I expect that very few readers here have heard of Helena Wolinska-Brus.
Here she is. A Polish Jewish woman (or even a Jewish Polish woman) who narrowly escaped death in the Warsaw Ghetto and went on to become a ruthless post-WW2 Stalinist prosecutor, sending various Polish patriots to their murky deaths.
The Marxist Wheel of History turned. Poland’s communist elite also turned against even the most loyal if not servile Jewish members in their midst. Thousands of ‘Zionists’ were effectively driven out of the country. Wolinska-Brus and her husband alas made it to the UK in the mid-1960s and stayed here until they died, enjoying benign liberal middle-class academic life in Oxford.
The one problem they faced was the end of communism and later attempts by the new democratic Polish authorities to extradite Wolinska-Brus back to Poland to answer for her Soviet-era misdeeds. Amazingly W-B used the argument that as a Jew she should not be returned to the “country of Auschwitz and Birkenau” where she would not have a fair trial.

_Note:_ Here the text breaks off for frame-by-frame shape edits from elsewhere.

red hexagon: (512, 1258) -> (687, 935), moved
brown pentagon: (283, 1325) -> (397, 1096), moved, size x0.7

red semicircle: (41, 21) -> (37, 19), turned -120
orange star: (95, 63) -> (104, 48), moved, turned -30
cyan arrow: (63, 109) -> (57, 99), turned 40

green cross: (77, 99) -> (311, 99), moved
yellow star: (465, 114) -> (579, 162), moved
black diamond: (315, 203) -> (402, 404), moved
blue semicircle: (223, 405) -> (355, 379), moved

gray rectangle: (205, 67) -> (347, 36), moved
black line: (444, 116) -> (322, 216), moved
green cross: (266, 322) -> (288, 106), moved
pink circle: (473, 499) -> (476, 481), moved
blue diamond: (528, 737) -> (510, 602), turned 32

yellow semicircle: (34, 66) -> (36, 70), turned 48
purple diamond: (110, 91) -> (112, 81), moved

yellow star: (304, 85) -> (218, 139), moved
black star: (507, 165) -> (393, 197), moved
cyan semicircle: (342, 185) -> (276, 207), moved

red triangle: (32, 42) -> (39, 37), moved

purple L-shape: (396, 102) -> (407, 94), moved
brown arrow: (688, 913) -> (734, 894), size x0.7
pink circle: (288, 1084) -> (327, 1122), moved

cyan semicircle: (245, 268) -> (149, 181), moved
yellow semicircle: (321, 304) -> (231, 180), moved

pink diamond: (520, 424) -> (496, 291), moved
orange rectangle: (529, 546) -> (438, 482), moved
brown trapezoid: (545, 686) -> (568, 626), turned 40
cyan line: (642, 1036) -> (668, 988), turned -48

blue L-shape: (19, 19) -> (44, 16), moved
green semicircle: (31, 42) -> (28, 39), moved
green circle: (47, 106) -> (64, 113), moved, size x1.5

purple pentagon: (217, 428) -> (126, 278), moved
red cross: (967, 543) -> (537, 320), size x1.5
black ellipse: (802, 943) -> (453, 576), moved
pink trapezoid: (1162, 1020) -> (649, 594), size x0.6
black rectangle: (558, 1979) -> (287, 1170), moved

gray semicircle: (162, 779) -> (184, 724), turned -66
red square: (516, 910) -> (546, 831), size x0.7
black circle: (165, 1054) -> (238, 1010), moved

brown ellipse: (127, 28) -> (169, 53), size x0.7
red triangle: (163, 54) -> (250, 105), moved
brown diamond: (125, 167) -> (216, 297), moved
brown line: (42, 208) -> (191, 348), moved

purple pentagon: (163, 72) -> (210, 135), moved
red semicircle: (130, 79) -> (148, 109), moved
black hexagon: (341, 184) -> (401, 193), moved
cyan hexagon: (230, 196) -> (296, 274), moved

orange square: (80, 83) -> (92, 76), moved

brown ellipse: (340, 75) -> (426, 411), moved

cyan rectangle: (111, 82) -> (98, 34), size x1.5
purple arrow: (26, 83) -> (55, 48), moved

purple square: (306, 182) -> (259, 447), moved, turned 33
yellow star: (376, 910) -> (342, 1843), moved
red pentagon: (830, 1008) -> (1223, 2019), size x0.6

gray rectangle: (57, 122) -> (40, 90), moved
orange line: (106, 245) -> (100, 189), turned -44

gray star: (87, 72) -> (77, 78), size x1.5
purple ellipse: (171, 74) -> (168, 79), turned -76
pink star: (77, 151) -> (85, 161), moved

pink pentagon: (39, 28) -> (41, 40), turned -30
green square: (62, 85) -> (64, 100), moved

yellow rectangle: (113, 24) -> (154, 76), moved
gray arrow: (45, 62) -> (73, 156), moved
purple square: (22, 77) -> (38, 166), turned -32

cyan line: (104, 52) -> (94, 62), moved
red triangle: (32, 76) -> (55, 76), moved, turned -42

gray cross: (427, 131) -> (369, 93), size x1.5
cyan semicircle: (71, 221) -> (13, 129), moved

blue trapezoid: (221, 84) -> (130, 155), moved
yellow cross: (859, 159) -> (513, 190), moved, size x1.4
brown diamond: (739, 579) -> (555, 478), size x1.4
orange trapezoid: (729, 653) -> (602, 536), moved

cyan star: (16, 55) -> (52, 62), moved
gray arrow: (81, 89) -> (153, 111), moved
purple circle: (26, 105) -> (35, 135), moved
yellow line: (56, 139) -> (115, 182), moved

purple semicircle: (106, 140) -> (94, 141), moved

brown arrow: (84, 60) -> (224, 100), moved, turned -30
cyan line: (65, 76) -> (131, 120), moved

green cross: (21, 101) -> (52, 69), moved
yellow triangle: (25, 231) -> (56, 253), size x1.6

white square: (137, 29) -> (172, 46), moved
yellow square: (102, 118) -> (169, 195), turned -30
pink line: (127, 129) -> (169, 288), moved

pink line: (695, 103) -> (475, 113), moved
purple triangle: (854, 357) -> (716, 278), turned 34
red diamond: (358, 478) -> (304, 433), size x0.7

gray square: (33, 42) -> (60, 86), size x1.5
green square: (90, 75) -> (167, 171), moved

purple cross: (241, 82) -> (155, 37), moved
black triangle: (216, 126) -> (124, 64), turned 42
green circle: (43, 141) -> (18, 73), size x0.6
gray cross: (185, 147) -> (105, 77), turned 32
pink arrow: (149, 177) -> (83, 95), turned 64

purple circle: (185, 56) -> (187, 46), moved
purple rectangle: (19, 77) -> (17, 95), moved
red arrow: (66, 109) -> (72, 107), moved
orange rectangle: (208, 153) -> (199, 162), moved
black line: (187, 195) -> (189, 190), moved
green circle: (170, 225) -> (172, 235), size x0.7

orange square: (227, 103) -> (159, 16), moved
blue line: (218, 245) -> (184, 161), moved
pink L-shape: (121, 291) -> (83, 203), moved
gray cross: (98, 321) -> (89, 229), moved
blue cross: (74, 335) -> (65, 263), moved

Here is Anne Applebaum back in 1998 carefully if not generously describing her story and the case against her:
It is also true that she was a war hero of sorts: she escaped from the Warsaw ghetto, and later escaped again from a train headed for a concentration camp. “I slipped off and just walked away slowly,” she says. “I knew I would die anyway if I stayed on the train. But they didn’t shoot.” Eventually, she came to be in charge of the office of the General Staff of the People’s Guard, and was afterwards duly decorated by communist Poland, and, according to her husband, by communist Hungary as well.
It is also true, however, that many Poles deeply resent Jews who use their Jewishness as an excuse when they are accused of other crimes. Maria Fieldorf Czarska, the General’s daughter, says bitterly that she doubts Mrs Brus will ever come to trial: “she will say she is old, she will say she is ill, she will say we are anti-semitic.” …
This Polish view matters, because it is Polish justice which is at stake. This isn’t an Anglo-Saxon debate, anymore than is the debate about the extradition of General Pinochet: the exploration of a totalitarian past isn’t a British passion.
One Polish government official formulates the problem like this: “Just because Jews were victims of crimes against humanity, does that mean they cannot be tried for crimes against humanity themselves?” That is not a British question, and few British people would ask it. But now it will be Britain’s problem to resolve.
In the end the many procedural hurdles that an extraditing state needs to overcome proved too high for Poland. HW-B battled away in the English courts and the case drifted to and fro depending on how zealous successive Polish governments were in pursuing it. The case crossed my desk when I was Ambassador in Warsaw and Radek Sikorski was Defence Minister – he made another push to effect a successful extradition before it was too late.
Eventually HW-B died in late 2008, and that was that.
This is an extraordinary story, when you think about it. Vigorous efforts continue to track down and bring to trial elderly Nazi war crimes suspects while they are still alive. I can’t think of a case of a former communist monster being extradited to face justice.
As the HW-B case shows, in such cases the individual accused of crimes against humanity typically turn the tables, using liberal legal defences to fend off extradition and making the general case that after so much time any trial for events decades earlier in utterly different circumstances can not be substantively fair.
This trite appeal to ‘fairness’ argument may win some instinctive sympathy from the public, as well as benefit from active support from those who for one reason or another want to see Soviet crimes left quietly unearthed.
Yet we never hear much of the ‘fairness’ argument as delivered on behalf of the victims of such people by their surviving friends and relatives. Nor do we hear much about the value-in-itself of symbolic justice – the very fact that people like HW-B stand on trial and have to stare at the documents they themselves signed, describing their wicked deeds as servants of a wicked system.